Researchers from the Agency for Science, Technology and Research (A*Star) and the National Cancer Centre Singapore (NCCS) discovered that cancer stem cells use methionine - an amino acid - as fuel and are especially dependent on it.
Cancer stem cells are responsible for tumour growth and repair, yet the bulk of a tumour is made up of non-stem cancer cells, said Dr Daniel Tan, 41, a senior consultant at the division of medical oncology at the NCCS and a member of the research team.
He said the team found that starving lung cancer cells of methionine for 48 hours resulted in a "dramatic" 94 per cent reduction in tumour size compared to a control sample.
Starving the cells of other amino acids like glutamine, glycine and serine, used by non-stem cancer cells, led to only mild effects on reducing the tumour size.
Dr Tan said drug resistance is a persistent problem in cancer treatment research.
He added that conventional treatments like chemotherapy are effective in targeting only non-stem cancer cells.
As a result, cancer stem cells regenerate other types of cells and the cancer becomes resistant to the chemotherapy drug over time.
"We hope that this approach of targeting the nutrient dependency of cancer stem cells can offer another way of treating lung cancer and other solid tumours," Dr Tan said, adding that the study found a similar dependency in breast cancer, ovarian cancer and leukaemia.
However, methionine is an essential amino acid that is also used by healthy tissues, so it is not feasible to remove it completely from one's diet, said Dr Tam Wai Leong, 41, group leader for precision oncology at the Genome Institute of Singapore under A*Star.

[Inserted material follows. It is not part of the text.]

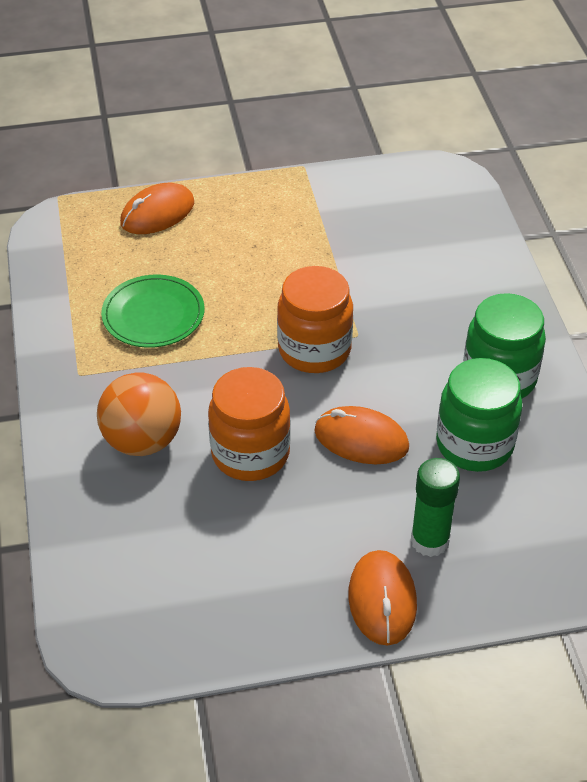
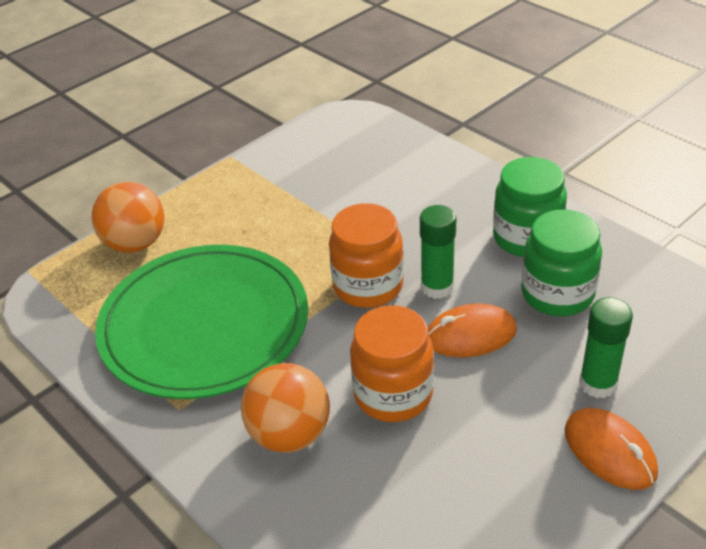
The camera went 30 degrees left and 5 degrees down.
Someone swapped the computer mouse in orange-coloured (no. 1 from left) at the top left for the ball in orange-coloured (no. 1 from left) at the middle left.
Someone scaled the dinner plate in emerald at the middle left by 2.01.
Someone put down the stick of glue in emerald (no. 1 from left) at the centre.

Dr Tam, who is also the study's senior author, said: "What we can do is to prevent the cells from using methionine by inhibiting an enzyme called MAT2A, which converts the methionine into a compound that is involved in critical gene functions in cancer stem cells."
A drug that inhibits MAT2A is not currently available on the market, but the team is working to develop one for clinical trials, said Dr Tam.
It will be important for clinicians to select patients who are most likely to benefit from such a drug, Dr Tam said, as it may not be effective in tumours that express low or no levels of MAT2A.
The study was funded by A*Star and the National Medical Research Council.